Is it true that girls tend to be attracted to the guys
that give them the least amount of attention?

…as answered on Quora….

No. But women (and girls) are often attracted to men (and boys) who show enough strength and confidence not to fall all over themselves in a mad rush to fawn over the objects of their affection and lust.

Women tend to admire strength, confidence. Men who attend to women too earnestly often turn women off.

There is an antimony here. It may seem schizoid. But we humans have more than one need we aim to fill when we seek to mate, and those distinct needs drive us to behaviors that can seem paradoxical. Some of our desires and standards are buried deep on one level, while others burst out, unmissable, into the open. Though it is dangerous to cite studies that only back up one’s favored point of view, I merely note here that some studies have shown that women tend to prefer different types of men at different times in their hormonal cycles. It might be helpful to learn this lore, which is developing in evolutionary psychology. (I’d avoid “women’s studies” because these “disciplines” — wholly the creatures of feminism and state subsidy — appear relentlessly ideological and unscientific.)

And men, too, have seemingly contradictory and transitory impulses. The lore on this is commonplace. Men are said to “only want sex” (sexual gratification) and yet they move heaven and earth to please women and take care of children.

How the welfare state, feminism and sexual (“gender”) egalitarianism have affected the playing out in individual men and in society of these two quite distinct urges is the subject of ongoing ideological conflict. The current trend of outing creepy, rapey men in politics and in the performing arts (but I repeat myself) for their abusive behaviors is not unrelated.

“The least amount of attention” in the question references, I gather, the “cool stance,” a sexual strategy very common in developed capitalist society. This stance is liken unto “peacock feathers” and other extravagant plumage among birds, and massive antlers in ungulates — aesthetic excesses that subtly signal strength. The idea being that “I am so strong I can afford to ‘waste’ resources on ‘useless’ beauty.” Women are programmed to admire strength. The species would not have survived had they not found mates strong enough to protect them and their babies. The cool stance, as well as drug use (tobacco, alcohol, cocaine, heroin — the more dangerous the stronger the signal) attracts those attracted to power, seeking natural signs of power.

But coolness is just one strategy that can signal male power. Another is behaving like a criminal, like “an asshole.” You know, as in “bad boys.” It is a staple of narrative fiction and feminist dispute to note just how common this is. More obvious signals of male power are wealth (“like my shiny new car?”), athletic prowess, and uniformed military and police service.

Intelligence, of all things, has even been known to serve to attract women. Whodathunk?

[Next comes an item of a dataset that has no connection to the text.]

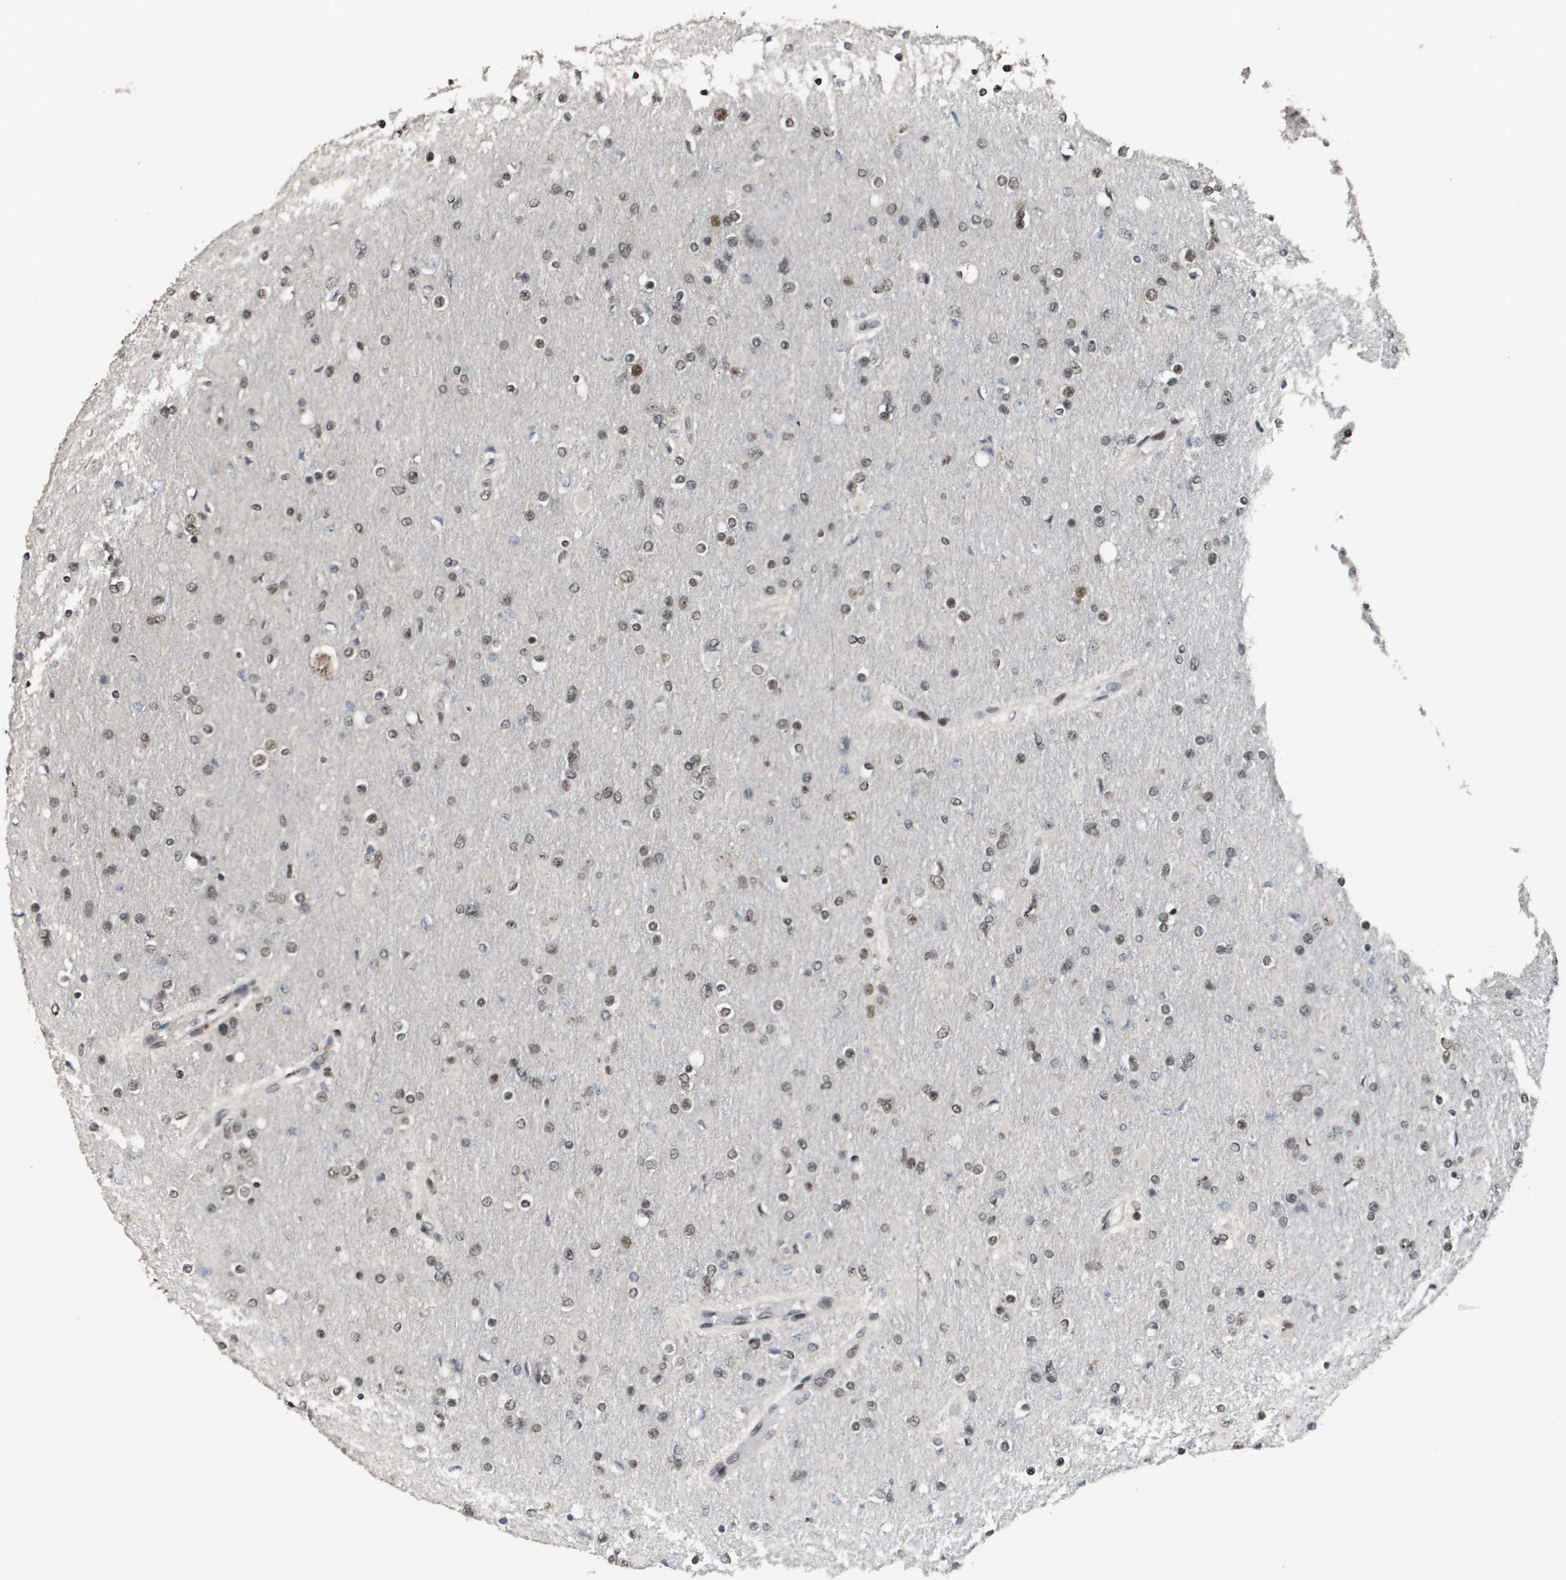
{"staining": {"intensity": "weak", "quantity": ">75%", "location": "nuclear"}, "tissue": "glioma", "cell_type": "Tumor cells", "image_type": "cancer", "snomed": [{"axis": "morphology", "description": "Glioma, malignant, High grade"}, {"axis": "topography", "description": "Cerebral cortex"}], "caption": "This image displays immunohistochemistry staining of human malignant glioma (high-grade), with low weak nuclear positivity in about >75% of tumor cells.", "gene": "KAT5", "patient": {"sex": "female", "age": 36}}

So, there are a variety of strategies available, for both men and women, to attract mates.

There is no one dimension, and certainly no single strategy, upon which sexual selection and the mating market play.


See, among many possible references, The Origins of Cool in Postwar America (2017), by Joel Dinerstein (I purchased a copy but have not found time to read it yet; it looks great), and The Mating Mind: How Sexual Choice Shaped the Evolution of Human Nature (2001), by Geoffrey Miller.